WRITTEN TASK: Filter the records below for the word "Directory". Keep each line that has it.
*** Opening of RECORDS ***
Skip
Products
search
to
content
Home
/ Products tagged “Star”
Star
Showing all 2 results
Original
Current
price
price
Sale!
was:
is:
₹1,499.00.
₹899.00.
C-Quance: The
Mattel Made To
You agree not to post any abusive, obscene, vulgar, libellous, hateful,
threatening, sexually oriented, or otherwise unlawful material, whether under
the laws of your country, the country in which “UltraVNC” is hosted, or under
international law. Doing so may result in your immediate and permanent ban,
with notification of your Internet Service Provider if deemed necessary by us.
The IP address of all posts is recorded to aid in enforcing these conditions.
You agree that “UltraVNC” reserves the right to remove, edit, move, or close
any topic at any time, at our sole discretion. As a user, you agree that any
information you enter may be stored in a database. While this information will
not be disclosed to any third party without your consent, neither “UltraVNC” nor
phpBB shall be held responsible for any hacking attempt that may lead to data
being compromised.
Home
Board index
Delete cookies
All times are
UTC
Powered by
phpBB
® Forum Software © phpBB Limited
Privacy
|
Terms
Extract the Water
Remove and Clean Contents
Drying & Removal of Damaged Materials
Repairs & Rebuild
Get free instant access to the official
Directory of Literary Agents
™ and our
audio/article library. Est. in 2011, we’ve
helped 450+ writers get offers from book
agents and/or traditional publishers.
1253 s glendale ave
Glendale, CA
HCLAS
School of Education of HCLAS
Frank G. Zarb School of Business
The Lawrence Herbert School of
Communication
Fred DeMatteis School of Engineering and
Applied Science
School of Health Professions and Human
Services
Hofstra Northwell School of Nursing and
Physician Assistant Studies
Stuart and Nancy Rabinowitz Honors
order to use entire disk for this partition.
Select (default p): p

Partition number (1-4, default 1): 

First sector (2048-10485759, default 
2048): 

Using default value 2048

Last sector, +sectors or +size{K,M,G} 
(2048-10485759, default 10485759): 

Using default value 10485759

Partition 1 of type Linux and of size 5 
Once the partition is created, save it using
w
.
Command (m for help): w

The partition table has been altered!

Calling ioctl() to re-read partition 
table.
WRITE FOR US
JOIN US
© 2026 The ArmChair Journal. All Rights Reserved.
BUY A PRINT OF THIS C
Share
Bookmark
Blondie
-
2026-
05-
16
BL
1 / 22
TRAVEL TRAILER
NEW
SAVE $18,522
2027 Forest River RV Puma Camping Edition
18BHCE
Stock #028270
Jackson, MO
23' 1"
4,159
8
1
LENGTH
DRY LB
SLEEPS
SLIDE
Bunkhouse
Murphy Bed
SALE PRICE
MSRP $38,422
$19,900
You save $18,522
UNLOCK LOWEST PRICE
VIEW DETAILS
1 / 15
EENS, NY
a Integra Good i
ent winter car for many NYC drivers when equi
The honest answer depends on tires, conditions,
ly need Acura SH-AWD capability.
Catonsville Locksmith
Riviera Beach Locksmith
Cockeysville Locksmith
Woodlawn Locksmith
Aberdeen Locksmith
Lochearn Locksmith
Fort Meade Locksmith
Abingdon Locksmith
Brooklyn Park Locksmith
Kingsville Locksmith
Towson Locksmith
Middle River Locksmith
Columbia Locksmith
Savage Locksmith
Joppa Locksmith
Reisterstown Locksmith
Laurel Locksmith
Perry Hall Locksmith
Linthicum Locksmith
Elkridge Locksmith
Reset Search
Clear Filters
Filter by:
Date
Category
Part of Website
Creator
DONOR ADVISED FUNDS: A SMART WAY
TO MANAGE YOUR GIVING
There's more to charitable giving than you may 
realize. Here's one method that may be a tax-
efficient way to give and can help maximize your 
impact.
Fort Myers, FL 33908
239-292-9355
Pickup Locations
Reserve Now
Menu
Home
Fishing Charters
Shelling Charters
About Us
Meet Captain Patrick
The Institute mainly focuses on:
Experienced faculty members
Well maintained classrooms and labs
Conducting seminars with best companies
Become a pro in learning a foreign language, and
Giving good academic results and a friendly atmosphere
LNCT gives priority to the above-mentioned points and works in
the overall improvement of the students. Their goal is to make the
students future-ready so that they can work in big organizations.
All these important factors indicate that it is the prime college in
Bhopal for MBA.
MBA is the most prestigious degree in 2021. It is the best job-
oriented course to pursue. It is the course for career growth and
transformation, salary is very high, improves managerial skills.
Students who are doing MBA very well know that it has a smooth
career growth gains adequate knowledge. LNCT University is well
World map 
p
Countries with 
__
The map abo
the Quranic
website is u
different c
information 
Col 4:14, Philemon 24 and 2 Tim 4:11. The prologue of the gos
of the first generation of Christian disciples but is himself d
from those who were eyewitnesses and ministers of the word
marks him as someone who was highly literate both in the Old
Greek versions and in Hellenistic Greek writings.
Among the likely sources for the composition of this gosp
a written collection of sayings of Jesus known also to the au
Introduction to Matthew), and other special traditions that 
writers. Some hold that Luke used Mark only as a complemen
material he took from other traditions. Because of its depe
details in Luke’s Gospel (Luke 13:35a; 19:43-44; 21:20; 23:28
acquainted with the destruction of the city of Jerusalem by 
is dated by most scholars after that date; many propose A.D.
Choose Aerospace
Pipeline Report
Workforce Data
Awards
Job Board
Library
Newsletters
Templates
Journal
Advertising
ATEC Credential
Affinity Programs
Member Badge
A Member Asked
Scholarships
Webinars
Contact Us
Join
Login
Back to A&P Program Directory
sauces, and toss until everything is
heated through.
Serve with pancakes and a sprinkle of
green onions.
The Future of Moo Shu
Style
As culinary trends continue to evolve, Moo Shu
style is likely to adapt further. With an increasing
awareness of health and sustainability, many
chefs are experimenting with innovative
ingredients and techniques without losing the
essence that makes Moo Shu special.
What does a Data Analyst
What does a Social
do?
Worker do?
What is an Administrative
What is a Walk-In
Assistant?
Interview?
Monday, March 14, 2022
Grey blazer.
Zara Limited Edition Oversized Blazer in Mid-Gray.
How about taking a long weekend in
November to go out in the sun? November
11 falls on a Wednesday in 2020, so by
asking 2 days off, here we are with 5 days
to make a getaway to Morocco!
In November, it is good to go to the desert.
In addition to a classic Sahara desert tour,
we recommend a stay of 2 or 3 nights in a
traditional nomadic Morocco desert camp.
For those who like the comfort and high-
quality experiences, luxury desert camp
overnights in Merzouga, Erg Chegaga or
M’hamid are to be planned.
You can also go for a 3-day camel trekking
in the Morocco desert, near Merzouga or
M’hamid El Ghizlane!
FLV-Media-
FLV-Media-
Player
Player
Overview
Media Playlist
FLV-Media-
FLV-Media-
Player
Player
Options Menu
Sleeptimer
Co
*** Close of RECORDS ***
WRITTEN SOLUTION:
Directory of Literary Agents
Back to A&P Program Directory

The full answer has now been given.